* **DOEL OEFENING**
Zoek in de opgeslagen gegevens alle regels waarin de tekenreeks "DeVon" voorkomt, en schrijf die regels over.

======== AANGELEVERDE GEGEVENS ========

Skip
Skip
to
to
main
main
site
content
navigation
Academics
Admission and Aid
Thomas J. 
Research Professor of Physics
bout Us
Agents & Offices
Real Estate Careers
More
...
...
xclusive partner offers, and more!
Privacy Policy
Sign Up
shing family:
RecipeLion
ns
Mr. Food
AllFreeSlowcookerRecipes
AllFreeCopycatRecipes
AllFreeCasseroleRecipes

========
======== AANGELEVERDE GEGEVENS ========

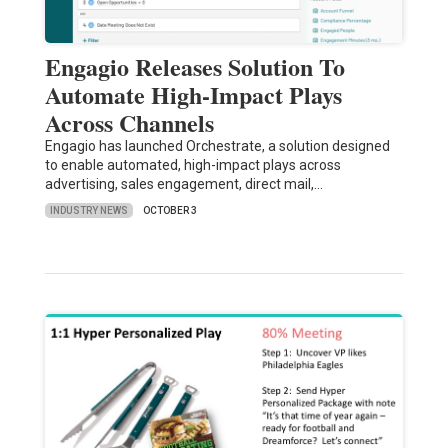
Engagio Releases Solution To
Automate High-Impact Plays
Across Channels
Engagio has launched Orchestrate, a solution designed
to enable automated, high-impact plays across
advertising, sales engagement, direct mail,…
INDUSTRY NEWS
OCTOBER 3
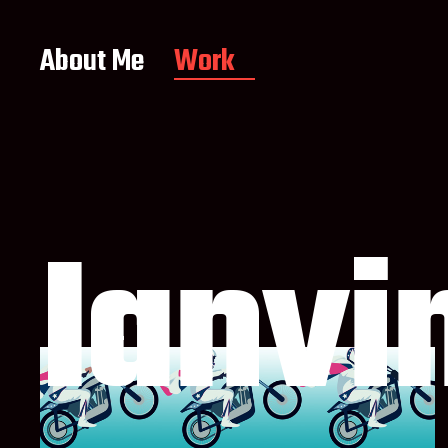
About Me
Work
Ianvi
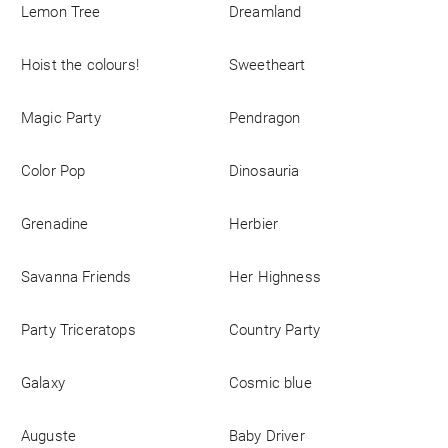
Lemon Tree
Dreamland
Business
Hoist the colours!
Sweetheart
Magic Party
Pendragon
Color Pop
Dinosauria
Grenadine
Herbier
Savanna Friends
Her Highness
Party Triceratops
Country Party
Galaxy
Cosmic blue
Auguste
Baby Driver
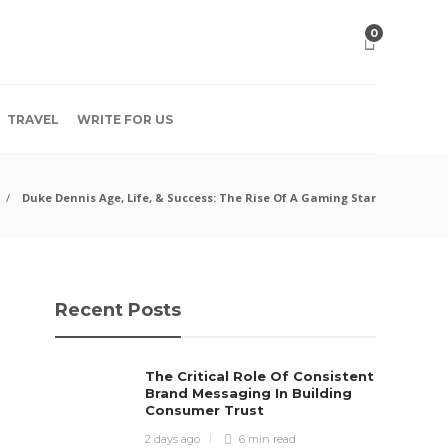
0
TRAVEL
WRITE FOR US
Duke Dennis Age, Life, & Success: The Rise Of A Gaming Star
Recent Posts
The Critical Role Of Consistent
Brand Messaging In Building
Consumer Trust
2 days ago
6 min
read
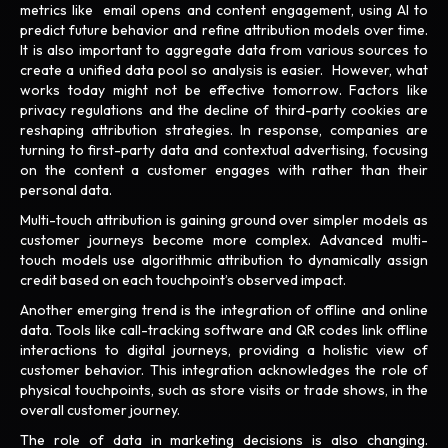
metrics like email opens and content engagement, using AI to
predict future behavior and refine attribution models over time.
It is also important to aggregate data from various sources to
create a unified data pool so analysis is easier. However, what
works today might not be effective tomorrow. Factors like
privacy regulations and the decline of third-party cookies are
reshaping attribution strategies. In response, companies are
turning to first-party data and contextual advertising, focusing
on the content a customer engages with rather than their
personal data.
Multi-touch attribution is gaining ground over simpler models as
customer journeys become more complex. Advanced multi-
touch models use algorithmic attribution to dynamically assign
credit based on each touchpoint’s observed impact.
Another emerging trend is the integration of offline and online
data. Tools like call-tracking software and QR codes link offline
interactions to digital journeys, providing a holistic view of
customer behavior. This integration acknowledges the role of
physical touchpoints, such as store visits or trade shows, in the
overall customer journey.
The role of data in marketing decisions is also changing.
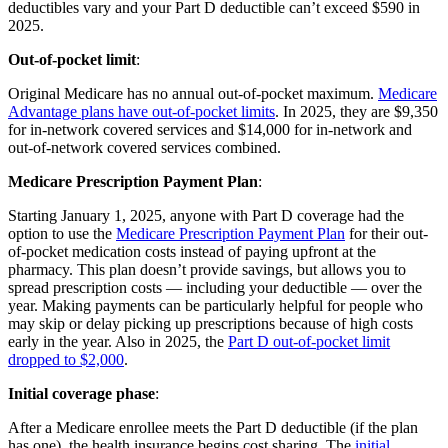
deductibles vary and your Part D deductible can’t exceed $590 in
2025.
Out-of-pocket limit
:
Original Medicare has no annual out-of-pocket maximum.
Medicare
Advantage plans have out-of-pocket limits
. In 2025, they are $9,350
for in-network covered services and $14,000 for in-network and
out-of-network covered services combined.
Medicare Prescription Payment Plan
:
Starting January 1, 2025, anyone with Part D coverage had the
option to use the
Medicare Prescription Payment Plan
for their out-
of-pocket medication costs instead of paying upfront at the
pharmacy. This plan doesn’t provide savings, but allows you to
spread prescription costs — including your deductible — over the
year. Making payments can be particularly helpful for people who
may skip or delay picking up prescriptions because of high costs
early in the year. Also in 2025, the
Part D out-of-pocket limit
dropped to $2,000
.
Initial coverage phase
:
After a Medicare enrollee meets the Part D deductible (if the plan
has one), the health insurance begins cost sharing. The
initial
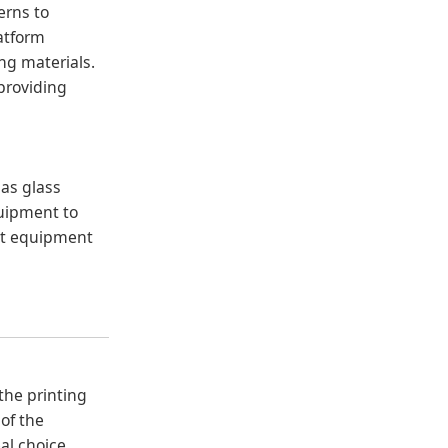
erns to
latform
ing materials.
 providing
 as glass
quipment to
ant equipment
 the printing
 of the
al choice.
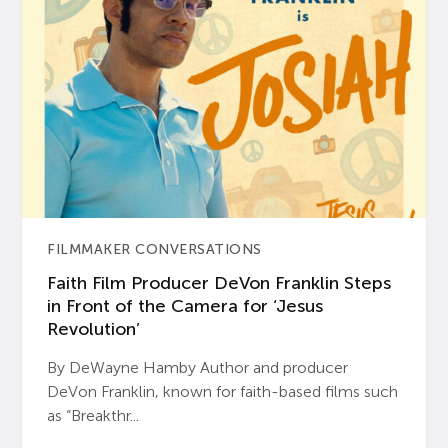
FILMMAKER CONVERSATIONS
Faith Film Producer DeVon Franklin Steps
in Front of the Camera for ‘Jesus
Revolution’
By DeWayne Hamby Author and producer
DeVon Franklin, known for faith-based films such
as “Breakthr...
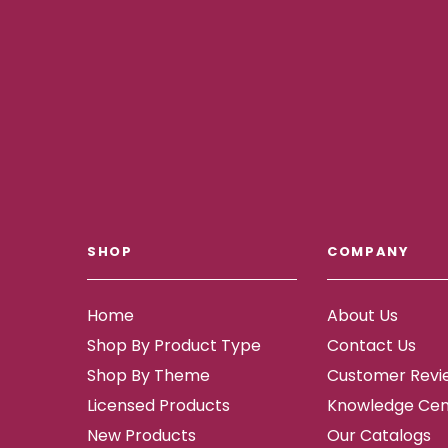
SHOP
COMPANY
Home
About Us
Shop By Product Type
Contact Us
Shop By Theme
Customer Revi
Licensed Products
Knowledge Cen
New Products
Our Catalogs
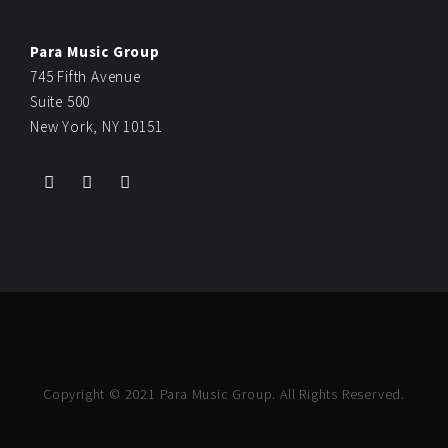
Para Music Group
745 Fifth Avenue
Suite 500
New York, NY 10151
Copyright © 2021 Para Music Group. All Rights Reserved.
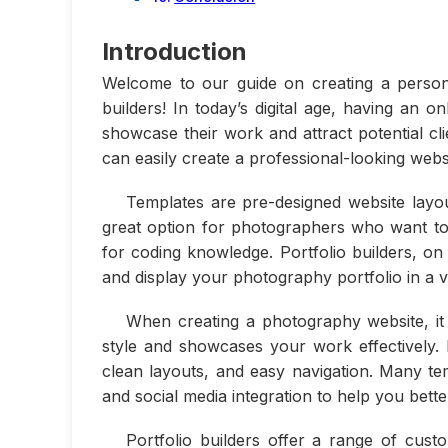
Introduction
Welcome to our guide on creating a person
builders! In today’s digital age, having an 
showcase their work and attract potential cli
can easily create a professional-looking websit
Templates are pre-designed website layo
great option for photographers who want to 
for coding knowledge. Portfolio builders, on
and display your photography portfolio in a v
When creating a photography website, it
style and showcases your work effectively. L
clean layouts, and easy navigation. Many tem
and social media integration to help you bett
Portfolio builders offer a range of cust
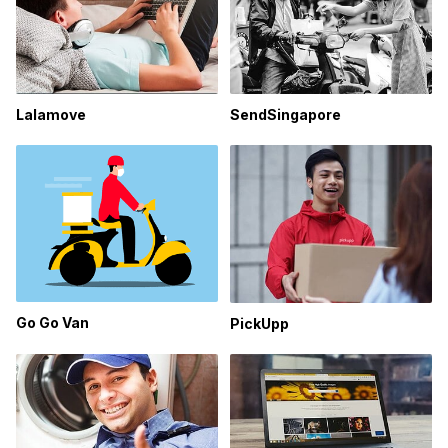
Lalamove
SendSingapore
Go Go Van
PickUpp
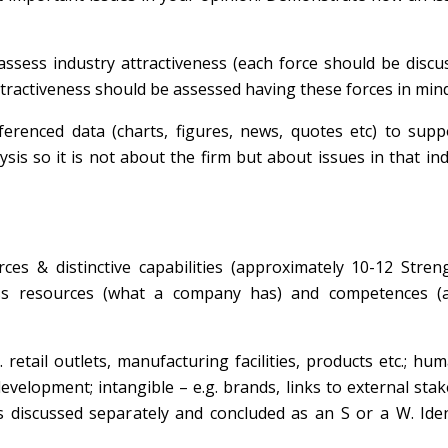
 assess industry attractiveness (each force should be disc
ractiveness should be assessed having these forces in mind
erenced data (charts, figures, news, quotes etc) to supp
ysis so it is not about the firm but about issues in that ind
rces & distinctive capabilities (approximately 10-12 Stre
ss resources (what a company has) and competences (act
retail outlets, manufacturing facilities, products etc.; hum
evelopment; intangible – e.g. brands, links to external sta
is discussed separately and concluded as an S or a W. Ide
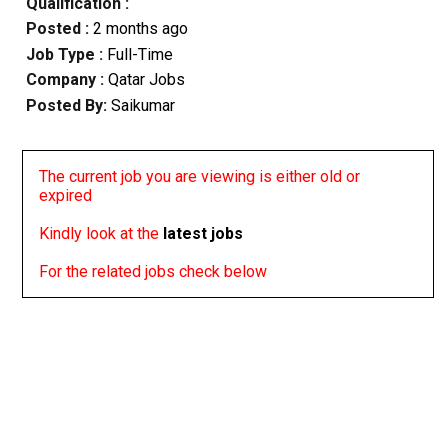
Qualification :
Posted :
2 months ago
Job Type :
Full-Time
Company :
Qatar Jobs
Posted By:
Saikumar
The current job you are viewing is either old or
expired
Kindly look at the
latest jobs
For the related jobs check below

========
======== AANGELEVERDE GEGEVENS ========

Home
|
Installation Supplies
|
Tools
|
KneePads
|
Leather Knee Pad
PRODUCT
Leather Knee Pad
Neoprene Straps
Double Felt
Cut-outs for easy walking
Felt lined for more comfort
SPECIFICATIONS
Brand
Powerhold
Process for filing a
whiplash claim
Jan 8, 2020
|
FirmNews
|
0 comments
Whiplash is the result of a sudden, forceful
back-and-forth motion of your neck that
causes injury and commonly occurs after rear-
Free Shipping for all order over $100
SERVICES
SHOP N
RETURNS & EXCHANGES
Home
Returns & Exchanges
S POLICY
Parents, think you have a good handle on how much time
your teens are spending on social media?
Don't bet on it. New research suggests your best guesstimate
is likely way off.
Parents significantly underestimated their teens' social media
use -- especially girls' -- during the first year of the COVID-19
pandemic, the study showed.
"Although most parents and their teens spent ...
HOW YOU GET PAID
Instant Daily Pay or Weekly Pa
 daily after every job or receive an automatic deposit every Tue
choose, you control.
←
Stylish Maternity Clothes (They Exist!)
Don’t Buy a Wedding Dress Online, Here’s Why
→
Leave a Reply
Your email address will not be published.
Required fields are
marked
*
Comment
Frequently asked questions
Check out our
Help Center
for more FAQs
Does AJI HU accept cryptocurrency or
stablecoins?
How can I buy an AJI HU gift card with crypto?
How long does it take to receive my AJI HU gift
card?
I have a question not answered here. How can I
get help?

========

* **UITWERKING**
Faith Film Producer DeVon Franklin Steps
DeVon Franklin, known for faith-based films such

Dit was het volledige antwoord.